■ **Brief**
Repeat each of these records exactly.

■ **Saved entries**
=== Section Start ===

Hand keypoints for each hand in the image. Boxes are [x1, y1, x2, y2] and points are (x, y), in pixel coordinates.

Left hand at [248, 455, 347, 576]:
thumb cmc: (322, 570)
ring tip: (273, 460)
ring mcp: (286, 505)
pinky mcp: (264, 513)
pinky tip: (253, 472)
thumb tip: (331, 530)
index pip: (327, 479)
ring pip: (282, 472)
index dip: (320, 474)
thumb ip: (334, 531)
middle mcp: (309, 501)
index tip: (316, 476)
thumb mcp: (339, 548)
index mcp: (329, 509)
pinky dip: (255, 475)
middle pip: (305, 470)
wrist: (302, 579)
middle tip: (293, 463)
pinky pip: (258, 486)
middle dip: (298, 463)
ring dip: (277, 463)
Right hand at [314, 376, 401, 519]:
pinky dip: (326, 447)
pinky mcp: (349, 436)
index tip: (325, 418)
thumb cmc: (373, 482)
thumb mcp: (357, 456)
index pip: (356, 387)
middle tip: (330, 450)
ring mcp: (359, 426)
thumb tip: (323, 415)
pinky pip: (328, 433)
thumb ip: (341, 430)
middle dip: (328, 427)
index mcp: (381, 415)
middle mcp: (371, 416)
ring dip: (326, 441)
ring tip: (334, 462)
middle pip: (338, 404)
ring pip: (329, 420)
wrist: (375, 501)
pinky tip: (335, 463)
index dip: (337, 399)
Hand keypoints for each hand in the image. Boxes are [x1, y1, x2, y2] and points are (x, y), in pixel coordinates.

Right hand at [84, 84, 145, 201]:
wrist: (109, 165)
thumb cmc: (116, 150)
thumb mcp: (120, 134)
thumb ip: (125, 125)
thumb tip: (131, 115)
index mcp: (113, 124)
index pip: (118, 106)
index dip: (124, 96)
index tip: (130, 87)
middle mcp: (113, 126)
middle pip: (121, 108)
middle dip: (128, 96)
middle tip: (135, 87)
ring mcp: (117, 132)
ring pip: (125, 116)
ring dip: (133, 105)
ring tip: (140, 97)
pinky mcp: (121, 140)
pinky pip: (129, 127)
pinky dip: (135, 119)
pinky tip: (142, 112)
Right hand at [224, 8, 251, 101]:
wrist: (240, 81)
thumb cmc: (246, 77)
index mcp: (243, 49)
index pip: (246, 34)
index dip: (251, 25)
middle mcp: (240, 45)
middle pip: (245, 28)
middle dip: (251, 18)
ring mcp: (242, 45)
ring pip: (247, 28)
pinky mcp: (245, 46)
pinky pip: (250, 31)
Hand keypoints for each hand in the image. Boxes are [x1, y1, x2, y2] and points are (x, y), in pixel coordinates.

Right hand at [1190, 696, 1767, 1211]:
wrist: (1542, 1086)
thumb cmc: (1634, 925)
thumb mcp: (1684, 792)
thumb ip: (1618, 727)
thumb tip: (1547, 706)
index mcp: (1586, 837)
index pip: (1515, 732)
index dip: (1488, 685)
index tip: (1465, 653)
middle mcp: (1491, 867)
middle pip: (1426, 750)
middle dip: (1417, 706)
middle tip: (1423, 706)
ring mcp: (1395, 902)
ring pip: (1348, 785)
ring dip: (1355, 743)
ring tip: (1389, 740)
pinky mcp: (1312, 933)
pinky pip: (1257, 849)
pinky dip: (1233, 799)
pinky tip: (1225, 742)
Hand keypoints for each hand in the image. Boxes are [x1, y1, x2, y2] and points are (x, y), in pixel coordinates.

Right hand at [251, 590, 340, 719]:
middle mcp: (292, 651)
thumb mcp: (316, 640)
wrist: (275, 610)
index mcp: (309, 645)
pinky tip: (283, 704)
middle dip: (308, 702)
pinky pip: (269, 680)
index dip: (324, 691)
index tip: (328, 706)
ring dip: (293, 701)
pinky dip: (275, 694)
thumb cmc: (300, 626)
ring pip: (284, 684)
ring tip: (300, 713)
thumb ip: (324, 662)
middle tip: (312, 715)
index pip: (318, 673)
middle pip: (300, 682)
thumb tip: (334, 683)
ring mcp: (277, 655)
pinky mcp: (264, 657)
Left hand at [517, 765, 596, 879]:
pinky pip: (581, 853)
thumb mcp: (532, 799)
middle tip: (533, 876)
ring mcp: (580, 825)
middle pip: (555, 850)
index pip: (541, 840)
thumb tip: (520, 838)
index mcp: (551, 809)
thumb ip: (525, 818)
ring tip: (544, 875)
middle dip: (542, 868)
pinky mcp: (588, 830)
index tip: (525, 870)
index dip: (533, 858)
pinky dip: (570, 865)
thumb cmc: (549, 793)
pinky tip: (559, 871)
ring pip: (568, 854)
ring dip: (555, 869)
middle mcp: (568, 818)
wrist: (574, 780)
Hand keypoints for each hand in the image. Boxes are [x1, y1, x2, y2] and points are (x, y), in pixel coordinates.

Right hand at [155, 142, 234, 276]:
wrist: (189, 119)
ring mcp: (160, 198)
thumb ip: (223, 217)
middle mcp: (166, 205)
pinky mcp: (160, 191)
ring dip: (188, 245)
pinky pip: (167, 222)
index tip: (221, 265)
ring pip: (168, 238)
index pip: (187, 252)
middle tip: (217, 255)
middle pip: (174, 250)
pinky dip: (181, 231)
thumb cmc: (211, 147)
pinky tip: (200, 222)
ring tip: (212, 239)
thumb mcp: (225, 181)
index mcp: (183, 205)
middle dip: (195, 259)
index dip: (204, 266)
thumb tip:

=== Section End ===

■ **Response area**
Hand keypoints for each hand in the image. Boxes are [x1, y1, x2, y2] and points are (x, y), in pixel coordinates.

Left hand at [248, 455, 347, 576]:
thumb cmc: (322, 570)
ring tip: (273, 460)
ring mcp: (286, 505)
pinky mcp: (264, 513)
pinky tip: (253, 472)
thumb tip: (331, 530)
index pip: (327, 479)
ring pip: (282, 472)
index dip: (320, 474)
thumb ip: (334, 531)
middle mcp: (309, 501)
index tip: (316, 476)
thumb mcp: (339, 548)
index mcp: (329, 509)
pinky dip: (255, 475)
middle pip: (305, 470)
wrist: (302, 579)
middle tip: (293, 463)
pinky pip: (258, 486)
middle dip: (298, 463)
ring dip: (277, 463)
Right hand at [314, 376, 401, 519]:
pinky dip: (326, 447)
pinky mcp: (349, 436)
index tip: (325, 418)
thumb cmc: (373, 482)
thumb mcp: (357, 456)
index pip: (356, 387)
middle tip: (330, 450)
ring mcp: (359, 426)
thumb tip: (323, 415)
pinky pip: (328, 433)
thumb ip: (341, 430)
middle dip: (328, 427)
index mcp: (381, 415)
middle mcp: (371, 416)
ring dip: (326, 441)
ring tip: (334, 462)
middle pip: (338, 404)
ring pip: (329, 420)
wrist: (375, 501)
pinky tip: (335, 463)
index dip: (337, 399)
Hand keypoints for each hand in the image. Boxes are [x1, y1, x2, y2] and points are (x, y), in pixel coordinates.

Right hand at [84, 84, 145, 201]:
wrist: (109, 165)
thumb cmc: (116, 150)
thumb mcp: (120, 134)
thumb ip: (125, 125)
thumb tip: (131, 115)
index mcp: (113, 124)
index pip: (118, 106)
index dip: (124, 96)
index tip: (130, 87)
middle mcp: (113, 126)
middle pip: (121, 108)
middle dip: (128, 96)
middle tip: (135, 87)
ring mcp: (117, 132)
ring pip: (125, 116)
ring dip: (133, 105)
ring tip: (140, 97)
pinky mcp: (121, 140)
pinky pip: (129, 127)
pinky dip: (135, 119)
pinky tip: (142, 112)
Right hand at [224, 8, 251, 101]:
wrist: (240, 81)
thumb cmc: (246, 77)
index mcp: (243, 49)
index pip: (246, 34)
index dip: (251, 25)
middle mcp: (240, 45)
middle pip: (245, 28)
middle dip: (251, 18)
ring mcp: (242, 45)
ring pip: (247, 28)
pinky mcp: (245, 46)
pinky pip: (250, 31)
Hand keypoints for each hand in the image. Boxes are [x1, y1, x2, y2] and points are (x, y), in pixel coordinates.

Right hand at [1190, 696, 1767, 1211]:
wrist: (1542, 1086)
thumb cmc: (1634, 925)
thumb mcp: (1684, 792)
thumb ip: (1618, 727)
thumb tip: (1547, 706)
index mcp: (1586, 837)
index pip: (1515, 732)
index dip: (1488, 685)
index tip: (1465, 653)
middle mcp: (1491, 867)
middle pip: (1426, 750)
middle dip: (1417, 706)
middle tip: (1423, 706)
ring mcp: (1395, 902)
ring pip: (1348, 785)
ring dip: (1355, 743)
ring tip: (1389, 740)
pinky mcp: (1312, 933)
pinky pip: (1257, 849)
pinky dip: (1233, 799)
pinky tip: (1225, 742)
Hand keypoints for each hand in the image. Boxes are [x1, y1, x2, y2] and points are (x, y), in pixel coordinates.

Right hand at [251, 590, 340, 719]:
middle mcp: (292, 651)
thumb mcp: (316, 640)
wrist: (275, 610)
index mcp: (309, 645)
pinky tip: (283, 704)
middle dip: (308, 702)
pinky pip: (269, 680)
index dip: (324, 691)
index tip: (328, 706)
ring dip: (293, 701)
pinky dip: (275, 694)
thumb cmc: (300, 626)
ring pip: (284, 684)
ring tip: (300, 713)
thumb ip: (324, 662)
middle tip: (312, 715)
index pip: (318, 673)
middle pip: (300, 682)
thumb tip: (334, 683)
ring mcp: (277, 655)
pinky mcp: (264, 657)
Left hand at [517, 765, 596, 879]:
pinky pip: (581, 853)
thumb mcp: (532, 799)
middle tip: (533, 876)
ring mcp: (580, 825)
middle pip: (555, 850)
index pip: (541, 840)
thumb tip: (520, 838)
index mcp: (551, 809)
thumb ip: (525, 818)
ring tip: (544, 875)
middle dip: (542, 868)
pinky mcp: (588, 830)
index tip: (525, 870)
index dip: (533, 858)
pinky dip: (570, 865)
thumb cmc: (549, 793)
pinky tip: (559, 871)
ring pip: (568, 854)
ring dip: (555, 869)
middle mcp: (568, 818)
wrist: (574, 780)
Hand keypoints for each hand in the image. Boxes are [x1, y1, x2, y2] and points are (x, y), in pixel coordinates.

Right hand at [155, 142, 234, 276]:
wrist: (189, 119)
ring mcp: (160, 198)
thumb ip: (223, 217)
middle mcp: (166, 205)
pinky mcp: (160, 191)
ring dip: (188, 245)
pinky pip: (167, 222)
index tip: (221, 265)
ring pip: (168, 238)
index pip: (187, 252)
middle tip: (217, 255)
middle pip: (174, 250)
pinky dip: (181, 231)
thumb cmc: (211, 147)
pinky tip: (200, 222)
ring tip: (212, 239)
thumb mcp: (225, 181)
index mcp: (183, 205)
middle dip: (195, 259)
index dip: (204, 266)
thumb tip:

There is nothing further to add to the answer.